Greetings fellow sawdust makers.

I'm replacing some handrails and I like the look of these Pigs Ear Handrails. Solid, simple, 1 piece, fasten wherever studs are, plug holes, finish, done! Google shows them to be available only in the UK. Any ideas?


----------



## therealSteveN (Oct 29, 2016)

Copy that pic and take it to 3 or 4 cabinet makers, and see who makes the best offer for you.

Or if you have a router table with a capable router to do the roundovers, or just a bullnose. The rest of it could be done with one bevel cut, and 2 cove cuts on a TS. For stock like that it isn't an exact replica, unless you are matching existing, just the overall shape/style.

Do the bevel and round the cap while the stock is still square, then cut the coves. Actually a fairly simple form. Cost would be either 6/4 or 8/4 stock, depending on which thickness you wanted on the finished cap. Keep all your scrap so you can make face grain plugs to plug the screw holes. It would make an attractive handrail. Seemingly very British.


----------



## laterthanuthink (Jan 17, 2018)

Thanks Real I'll do that! I agree it is very British.


----------



## GR8HUNTER (Jun 13, 2016)

1st do this : https://woodgears.ca/cove/calculate.html
2nd round over top and done :<))


----------



## therealSteveN (Oct 29, 2016)

GR8 that is a slick calculator. Thanks for posting it. I've always just winged what I thought looked good to my eye.
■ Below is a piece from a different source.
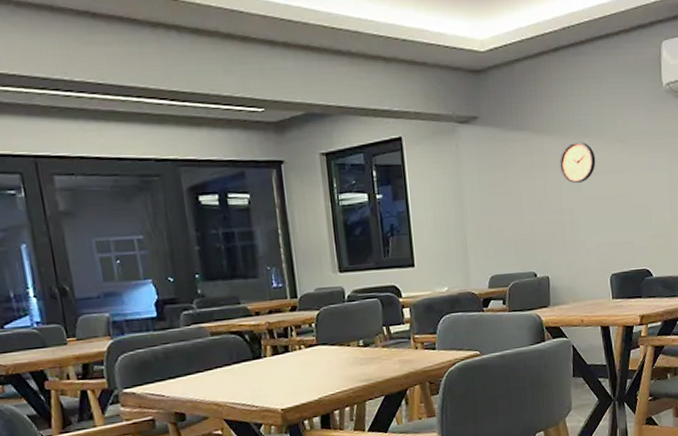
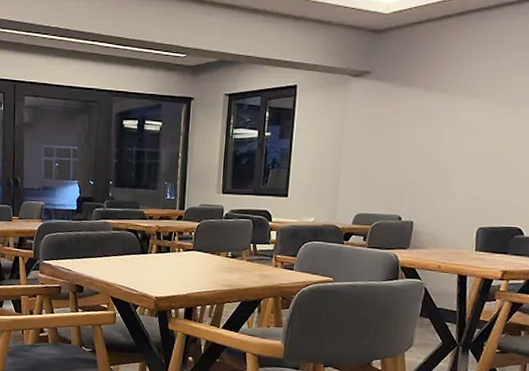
clock: present [559,141,596,184] -> none [444,100,484,140]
later, I think I over simplified, the actual work here is quite easy, if you are only doing a 4' length. The complexity on doing this for 10 to 12 steps is just going to be the length, and using some sort of attachments to ensure steady pressure against the cutter so the profile remains crisp. IOW a lot of fingerboards, from both directions, with a real steady rate of feed.


----------